### Text excerpt ###

2022.11.11: Lux Turpis ("Light Mixer")
2022-11-11 21:44 by Ian
Lux Turpis ("Light Mixer") is an ISM radio relay and NTP appliance.
One of the most enjoyable things about talking to kids is saying things that, while true, would sound absurd to most adults, and then letting the conversation evolve naturally. This anecdote from the antenna installation is probably the best description of the machine I could have given to anyone.
Ian's 8-year-old son: "Dad, why are you going up on the roof?"
Ian: "To install the house's clock."
8yo: "On the roof? Will we need to go up there to read it?"
Ian: "Nope! We can read it by sparking wires together, and listening for the sparks the clock makes in response.."
8yo: "Oh, that's smart! But if it makes sparks, doesn't it need electricity?"
Ian: "It sure does. I'll give it power with two wires that don't participate in the spark signaling."
8yo: "Don't we already have clocks in the house?"
Ian: "Yes... but many of them disagree, and none of them are accurate enough for my purposes. So the new clock is going to be the master clock for all the other clocks in the house."
Note that the surface-level absurdity of putting a clock of any kind on the roof hasn't yet entered the conversation. But from the story thus far, he's surmised that the white metal box in my hand contains a computer.
8yo: "But didn't you tell me that computers make really terrible clocks?"
Ian: "Yes. And they do. But this computer is special because it doesn't do as most computers do, and try to keep track of the time. And it doesn't need to ask another computer (or us) what time it is. Instead, it takes time reports directly from satellites that are always overhead, each of which has a little rubidium fire burning at a precise temperature." (He knows about rubidium from PowderToy and some of the exotic fires I've demonstrated for them).
8yo: (alight with realization) "And THAT'S why it has to go on the roof, isn't it? To hear the satellites?"
Ian:
"That's exactly right."
Satisfied by having his reasoning validated, my boy left me alone to my work.
Kids always know exactly the right questions to ask. They won't judge an action as absurd until they know the whys and the wherefores, and it meshes with their other knowledge.
Somewhere along the line, most adults forgot that they ever wanted to know why the sky was blue. Or they were sated by an answer that should have fallen apart and left a small bleeding wound in their minds with the attainment of an 8th grade science education.

###

_What is expected_:
Set down the stretch of the rooftop clock story from "2022-11-11 21:44 by" through "given to anyone.", copying it word for word.

### Recorded information ###

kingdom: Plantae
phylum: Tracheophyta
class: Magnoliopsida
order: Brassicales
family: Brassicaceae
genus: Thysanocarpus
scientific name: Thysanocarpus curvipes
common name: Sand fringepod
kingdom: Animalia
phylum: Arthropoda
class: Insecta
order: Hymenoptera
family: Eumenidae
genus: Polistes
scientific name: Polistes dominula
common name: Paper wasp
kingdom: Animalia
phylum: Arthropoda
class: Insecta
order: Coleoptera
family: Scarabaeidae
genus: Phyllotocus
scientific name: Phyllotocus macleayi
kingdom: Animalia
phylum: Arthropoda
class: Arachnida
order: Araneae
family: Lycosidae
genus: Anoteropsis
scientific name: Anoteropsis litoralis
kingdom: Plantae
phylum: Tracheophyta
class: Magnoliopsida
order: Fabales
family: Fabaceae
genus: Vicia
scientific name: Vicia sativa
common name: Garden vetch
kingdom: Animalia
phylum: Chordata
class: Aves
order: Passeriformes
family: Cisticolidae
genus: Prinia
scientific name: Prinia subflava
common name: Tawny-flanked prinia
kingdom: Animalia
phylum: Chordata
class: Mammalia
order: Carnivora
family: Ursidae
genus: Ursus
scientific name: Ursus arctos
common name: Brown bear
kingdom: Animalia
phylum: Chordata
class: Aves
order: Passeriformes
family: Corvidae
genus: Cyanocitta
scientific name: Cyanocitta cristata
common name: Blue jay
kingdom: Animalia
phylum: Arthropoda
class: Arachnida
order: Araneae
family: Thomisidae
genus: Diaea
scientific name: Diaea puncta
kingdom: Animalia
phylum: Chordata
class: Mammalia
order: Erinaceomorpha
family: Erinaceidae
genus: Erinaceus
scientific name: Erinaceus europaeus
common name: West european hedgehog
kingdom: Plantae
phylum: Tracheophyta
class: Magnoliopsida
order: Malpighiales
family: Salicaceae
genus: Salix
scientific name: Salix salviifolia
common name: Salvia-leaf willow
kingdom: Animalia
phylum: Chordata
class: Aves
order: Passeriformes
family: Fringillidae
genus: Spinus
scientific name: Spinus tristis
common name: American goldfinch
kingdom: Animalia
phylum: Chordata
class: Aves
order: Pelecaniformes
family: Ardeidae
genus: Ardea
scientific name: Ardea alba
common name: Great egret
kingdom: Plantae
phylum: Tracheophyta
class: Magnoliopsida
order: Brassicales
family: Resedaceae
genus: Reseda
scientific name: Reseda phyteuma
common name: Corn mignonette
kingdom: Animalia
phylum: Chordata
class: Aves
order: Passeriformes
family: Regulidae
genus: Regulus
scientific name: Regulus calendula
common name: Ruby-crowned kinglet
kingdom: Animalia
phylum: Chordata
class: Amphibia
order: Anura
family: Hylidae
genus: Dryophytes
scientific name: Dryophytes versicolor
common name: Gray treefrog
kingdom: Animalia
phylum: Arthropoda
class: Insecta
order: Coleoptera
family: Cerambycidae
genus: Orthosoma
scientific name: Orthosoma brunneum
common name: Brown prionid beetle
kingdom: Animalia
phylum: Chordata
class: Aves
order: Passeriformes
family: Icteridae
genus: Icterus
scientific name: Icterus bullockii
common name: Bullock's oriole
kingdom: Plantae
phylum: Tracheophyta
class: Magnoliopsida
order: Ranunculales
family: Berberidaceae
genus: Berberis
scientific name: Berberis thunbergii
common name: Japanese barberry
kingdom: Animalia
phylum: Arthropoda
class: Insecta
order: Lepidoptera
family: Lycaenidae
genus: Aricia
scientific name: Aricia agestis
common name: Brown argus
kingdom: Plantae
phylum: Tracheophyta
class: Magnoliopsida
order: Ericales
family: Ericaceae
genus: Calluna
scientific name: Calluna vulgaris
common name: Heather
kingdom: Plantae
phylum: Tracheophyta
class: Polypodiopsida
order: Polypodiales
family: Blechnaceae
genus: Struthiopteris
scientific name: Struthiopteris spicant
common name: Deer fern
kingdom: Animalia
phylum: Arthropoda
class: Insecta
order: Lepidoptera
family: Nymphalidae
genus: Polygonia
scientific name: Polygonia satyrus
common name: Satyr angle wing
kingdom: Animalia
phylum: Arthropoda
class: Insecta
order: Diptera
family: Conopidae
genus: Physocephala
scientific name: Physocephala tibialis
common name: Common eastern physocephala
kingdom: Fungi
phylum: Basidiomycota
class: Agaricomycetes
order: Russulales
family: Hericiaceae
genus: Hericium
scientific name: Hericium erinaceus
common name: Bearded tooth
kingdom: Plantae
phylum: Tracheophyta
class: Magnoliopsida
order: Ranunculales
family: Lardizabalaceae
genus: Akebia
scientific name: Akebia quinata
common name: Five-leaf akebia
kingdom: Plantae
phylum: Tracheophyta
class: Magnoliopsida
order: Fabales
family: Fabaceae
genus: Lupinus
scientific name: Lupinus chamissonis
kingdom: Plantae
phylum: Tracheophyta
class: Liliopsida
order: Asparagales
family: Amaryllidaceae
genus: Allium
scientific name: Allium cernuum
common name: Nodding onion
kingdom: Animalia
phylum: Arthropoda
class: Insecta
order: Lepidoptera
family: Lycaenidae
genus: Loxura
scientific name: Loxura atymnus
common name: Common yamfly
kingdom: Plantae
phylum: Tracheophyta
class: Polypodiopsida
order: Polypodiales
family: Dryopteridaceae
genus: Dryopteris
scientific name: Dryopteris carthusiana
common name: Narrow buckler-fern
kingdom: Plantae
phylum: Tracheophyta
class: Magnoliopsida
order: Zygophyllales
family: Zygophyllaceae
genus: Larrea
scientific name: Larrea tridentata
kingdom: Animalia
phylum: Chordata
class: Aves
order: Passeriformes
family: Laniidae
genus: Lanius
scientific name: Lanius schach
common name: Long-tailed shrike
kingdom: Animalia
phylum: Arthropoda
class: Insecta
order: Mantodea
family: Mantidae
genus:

###

_Task solution_:
2022-11-11 21:44 by Ian
Lux Turpis ("Light Mixer") is an ISM radio relay and NTP appliance.
One of the most enjoyable things about talking to kids is saying things that, while true, would sound absurd to most adults, and then letting the conversation evolve naturally. This anecdote from the antenna installation is probably the best description of the machine I could have given to anyone.